* [TEXT SECTION]
-.-.-
About the time the first officer determined the quick reference handbook did not have anything, the right engine—not the one that had earlier given propeller trouble—started losing power, backfiring and shaking violently, ‘with variations in the brake mean effective pressure, fuel pressure, fuel flow indications, rpm and manifold pressure.’

The captain called to feather the right engine, which the first officer did. The captain did not want the engine secured in case they might need it later, so he set it to idle cut-off and closed the cowl flaps. The captain slowly advanced the throttle on the left engine and, shortly after, it started surging. The captain tried to keep the left engine going and asked the first officer to try to restart the right engine. Neither engine responded.

The first officer declared an emergency soon before ditching. He recalled checking his four-point harness and putting his seat fully back. He held the yoke with his left hand and braced his right hand on the glareshield. He could not recall if the captain had put on his four-point harness.

The aircraft went into the sea about 32 nm east of Miami-Opa Locka.

The NTSB determined the probable cause of this accident to be, ‘the captain’s decision to continue with the flight with a malfunctioning left engine propeller control and the subsequent loss of engine power on both engines for undetermined reasons, which resulted in ditching into the ocean. Contributing to the accident was the first officer’s failure to challenge the captain’s decision to continue with the flight.’

Deeper questions will go unanswered. There was no attempt to recover the engines and the aircraft did not carry flight recorders.
-.-.-
* [USING THE INFORMATION]
1. Output the part of the ditching account that opens with the words containing "The first officer declared" and closes with "of Miami-Opa Locka.".
2. For each statement, say yes or no to whether it agrees with the ditching account, and quote the words that decide it: (a) The captain closed the cowl flaps after the right engine was feathered. (b) The first officer remembered that the captain had put on his four-point harness. (c) The aircraft carried flight recorders.
-.-.-
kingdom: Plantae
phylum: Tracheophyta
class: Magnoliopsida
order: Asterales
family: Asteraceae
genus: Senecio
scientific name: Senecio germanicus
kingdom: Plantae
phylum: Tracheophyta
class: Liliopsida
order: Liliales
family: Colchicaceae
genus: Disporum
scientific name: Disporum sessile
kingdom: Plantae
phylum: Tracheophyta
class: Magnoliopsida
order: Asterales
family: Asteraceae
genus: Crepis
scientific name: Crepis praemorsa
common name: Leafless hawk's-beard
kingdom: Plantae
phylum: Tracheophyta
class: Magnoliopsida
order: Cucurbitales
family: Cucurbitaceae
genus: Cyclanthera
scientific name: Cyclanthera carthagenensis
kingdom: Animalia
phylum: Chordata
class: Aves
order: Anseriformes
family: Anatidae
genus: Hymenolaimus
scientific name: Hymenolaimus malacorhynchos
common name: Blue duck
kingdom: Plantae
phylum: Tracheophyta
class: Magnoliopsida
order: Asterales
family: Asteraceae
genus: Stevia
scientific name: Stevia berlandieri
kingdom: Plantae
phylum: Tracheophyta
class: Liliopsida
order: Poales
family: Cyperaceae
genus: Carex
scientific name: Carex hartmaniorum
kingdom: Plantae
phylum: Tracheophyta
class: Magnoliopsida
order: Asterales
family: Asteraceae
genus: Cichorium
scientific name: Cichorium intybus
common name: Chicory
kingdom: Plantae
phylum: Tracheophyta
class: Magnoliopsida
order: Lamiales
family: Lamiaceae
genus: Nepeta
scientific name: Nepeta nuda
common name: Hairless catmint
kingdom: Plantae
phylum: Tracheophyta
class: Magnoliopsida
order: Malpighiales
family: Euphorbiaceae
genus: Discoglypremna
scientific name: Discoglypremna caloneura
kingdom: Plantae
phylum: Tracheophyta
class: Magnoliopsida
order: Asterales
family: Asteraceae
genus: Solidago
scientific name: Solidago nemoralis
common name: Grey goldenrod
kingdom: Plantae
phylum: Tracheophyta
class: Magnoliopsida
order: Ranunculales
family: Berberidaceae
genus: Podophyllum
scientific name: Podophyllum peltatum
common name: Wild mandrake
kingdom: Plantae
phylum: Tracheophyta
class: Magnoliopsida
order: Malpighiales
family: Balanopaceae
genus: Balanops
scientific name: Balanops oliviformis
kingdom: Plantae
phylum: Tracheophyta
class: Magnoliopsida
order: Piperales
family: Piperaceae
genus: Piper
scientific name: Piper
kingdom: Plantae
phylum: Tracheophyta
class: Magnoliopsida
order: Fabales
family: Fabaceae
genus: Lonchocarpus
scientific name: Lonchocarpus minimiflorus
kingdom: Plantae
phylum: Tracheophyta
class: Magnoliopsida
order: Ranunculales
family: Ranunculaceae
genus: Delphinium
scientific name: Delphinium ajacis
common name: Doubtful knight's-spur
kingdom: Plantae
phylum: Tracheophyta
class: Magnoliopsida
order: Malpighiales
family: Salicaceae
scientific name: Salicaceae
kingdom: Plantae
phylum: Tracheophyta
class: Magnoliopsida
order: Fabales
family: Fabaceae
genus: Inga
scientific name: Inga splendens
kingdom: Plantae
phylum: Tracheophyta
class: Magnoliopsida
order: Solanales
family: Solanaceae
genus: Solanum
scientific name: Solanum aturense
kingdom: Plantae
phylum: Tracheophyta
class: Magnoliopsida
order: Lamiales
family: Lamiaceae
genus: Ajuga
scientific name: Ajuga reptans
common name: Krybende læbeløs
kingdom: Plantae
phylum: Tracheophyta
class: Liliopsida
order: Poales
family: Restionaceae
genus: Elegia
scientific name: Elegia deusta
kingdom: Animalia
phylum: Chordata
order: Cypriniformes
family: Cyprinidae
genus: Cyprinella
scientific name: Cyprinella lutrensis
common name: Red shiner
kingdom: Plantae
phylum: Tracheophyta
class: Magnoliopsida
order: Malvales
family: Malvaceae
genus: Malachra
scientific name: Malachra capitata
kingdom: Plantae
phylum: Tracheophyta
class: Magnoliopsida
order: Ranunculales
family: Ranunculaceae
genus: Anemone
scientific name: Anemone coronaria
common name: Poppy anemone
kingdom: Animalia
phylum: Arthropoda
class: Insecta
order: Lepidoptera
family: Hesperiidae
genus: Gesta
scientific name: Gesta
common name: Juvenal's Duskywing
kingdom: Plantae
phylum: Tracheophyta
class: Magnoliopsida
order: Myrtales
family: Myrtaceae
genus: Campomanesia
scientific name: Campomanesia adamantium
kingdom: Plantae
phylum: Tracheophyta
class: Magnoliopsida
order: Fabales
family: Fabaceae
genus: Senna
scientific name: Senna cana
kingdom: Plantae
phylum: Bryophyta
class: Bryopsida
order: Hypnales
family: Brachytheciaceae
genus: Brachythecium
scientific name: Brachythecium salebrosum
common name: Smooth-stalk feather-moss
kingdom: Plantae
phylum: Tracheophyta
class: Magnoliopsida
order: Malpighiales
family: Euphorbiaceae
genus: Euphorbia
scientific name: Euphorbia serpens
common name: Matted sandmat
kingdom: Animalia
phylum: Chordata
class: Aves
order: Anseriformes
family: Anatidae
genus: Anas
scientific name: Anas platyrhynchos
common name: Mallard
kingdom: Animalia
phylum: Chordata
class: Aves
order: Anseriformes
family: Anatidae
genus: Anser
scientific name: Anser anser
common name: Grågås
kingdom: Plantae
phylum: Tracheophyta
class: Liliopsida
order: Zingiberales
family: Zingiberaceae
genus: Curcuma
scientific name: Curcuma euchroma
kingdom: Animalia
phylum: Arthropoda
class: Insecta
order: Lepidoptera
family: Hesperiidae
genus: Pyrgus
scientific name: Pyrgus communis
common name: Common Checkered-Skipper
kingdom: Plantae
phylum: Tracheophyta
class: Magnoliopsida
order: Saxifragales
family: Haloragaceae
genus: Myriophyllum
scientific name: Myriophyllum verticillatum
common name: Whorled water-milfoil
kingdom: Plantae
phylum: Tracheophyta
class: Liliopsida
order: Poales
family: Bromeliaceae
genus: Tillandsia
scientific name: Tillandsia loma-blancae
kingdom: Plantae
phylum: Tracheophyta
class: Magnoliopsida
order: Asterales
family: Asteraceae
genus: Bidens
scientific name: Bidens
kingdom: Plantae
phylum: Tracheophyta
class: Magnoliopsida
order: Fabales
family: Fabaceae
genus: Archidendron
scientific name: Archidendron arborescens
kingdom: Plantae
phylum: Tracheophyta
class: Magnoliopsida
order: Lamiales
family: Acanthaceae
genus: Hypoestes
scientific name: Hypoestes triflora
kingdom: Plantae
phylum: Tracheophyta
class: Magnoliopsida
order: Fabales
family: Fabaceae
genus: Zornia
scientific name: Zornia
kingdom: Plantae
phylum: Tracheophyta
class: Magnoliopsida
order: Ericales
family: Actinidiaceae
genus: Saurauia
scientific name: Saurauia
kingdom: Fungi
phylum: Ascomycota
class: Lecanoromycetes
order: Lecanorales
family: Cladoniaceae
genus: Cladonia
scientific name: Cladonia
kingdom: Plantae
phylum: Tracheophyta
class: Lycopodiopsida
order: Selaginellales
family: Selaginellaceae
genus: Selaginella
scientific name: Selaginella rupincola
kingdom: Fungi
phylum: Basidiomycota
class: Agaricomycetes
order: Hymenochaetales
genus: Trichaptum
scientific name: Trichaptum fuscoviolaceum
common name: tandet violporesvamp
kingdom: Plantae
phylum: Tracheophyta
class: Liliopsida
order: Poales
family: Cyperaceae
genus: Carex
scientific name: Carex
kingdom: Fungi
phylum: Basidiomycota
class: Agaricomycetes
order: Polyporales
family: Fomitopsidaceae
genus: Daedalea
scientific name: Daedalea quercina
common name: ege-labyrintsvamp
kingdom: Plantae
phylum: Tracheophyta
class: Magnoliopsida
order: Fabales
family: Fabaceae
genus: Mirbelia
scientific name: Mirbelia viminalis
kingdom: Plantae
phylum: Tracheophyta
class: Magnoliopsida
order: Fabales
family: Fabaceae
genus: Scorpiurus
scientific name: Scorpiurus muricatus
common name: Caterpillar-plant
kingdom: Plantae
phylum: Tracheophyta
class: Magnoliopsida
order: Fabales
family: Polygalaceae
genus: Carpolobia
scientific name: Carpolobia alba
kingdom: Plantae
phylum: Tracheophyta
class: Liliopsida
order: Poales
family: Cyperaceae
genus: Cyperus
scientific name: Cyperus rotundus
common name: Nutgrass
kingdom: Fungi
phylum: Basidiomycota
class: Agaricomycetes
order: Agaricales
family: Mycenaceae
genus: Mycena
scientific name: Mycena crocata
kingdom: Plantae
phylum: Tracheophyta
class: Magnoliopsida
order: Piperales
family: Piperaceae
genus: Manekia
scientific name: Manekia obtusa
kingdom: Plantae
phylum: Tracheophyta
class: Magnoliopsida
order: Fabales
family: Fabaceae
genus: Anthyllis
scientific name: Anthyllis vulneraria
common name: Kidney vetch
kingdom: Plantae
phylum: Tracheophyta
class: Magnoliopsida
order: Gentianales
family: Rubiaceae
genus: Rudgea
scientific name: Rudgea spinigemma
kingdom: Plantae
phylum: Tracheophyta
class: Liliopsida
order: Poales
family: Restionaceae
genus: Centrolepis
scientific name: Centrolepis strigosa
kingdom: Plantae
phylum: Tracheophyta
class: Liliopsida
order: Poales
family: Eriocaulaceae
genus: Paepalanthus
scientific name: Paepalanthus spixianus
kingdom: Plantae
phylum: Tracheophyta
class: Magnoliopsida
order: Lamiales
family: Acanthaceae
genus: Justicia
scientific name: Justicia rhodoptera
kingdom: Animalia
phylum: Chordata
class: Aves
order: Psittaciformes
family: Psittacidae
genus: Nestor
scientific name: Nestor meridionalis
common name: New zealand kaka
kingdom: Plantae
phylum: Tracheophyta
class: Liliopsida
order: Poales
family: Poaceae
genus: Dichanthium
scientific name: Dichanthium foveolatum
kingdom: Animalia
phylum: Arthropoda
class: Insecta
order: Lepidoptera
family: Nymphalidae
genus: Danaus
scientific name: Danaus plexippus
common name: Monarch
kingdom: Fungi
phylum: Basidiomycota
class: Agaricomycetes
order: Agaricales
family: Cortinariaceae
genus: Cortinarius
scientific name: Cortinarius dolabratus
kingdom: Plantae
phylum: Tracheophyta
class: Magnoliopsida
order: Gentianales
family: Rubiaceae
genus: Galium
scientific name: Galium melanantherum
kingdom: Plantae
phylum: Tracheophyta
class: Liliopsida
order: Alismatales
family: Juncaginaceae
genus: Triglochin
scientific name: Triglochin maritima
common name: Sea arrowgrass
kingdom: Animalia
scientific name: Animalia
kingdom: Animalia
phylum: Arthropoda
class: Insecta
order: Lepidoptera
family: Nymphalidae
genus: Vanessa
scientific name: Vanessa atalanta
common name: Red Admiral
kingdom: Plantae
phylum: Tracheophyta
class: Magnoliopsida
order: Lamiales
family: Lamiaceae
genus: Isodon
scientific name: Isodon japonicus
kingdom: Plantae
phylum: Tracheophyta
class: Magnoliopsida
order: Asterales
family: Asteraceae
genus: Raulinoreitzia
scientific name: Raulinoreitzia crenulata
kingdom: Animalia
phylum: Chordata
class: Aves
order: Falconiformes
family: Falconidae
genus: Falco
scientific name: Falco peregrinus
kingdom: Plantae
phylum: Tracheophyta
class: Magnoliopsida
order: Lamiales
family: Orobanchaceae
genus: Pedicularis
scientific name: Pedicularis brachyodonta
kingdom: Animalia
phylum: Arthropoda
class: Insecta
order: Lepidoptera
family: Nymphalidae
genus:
-.-.-
* [EXERCISE SOLUTIONS]
1.
The first officer declared an emergency soon before ditching. He recalled checking his four-point harness and putting his seat fully back. He held the yoke with his left hand and braced his right hand on the glareshield. He could not recall if the captain had put on his four-point harness.

The aircraft went into the sea about 32 nm east of Miami-Opa Locka.

2.
(a) Yes: "so he set it to idle cut-off and closed the cowl flaps."
(b) No: "He could not recall if the captain had put on his four-point harness."
(c) No: "the aircraft did not carry flight recorders."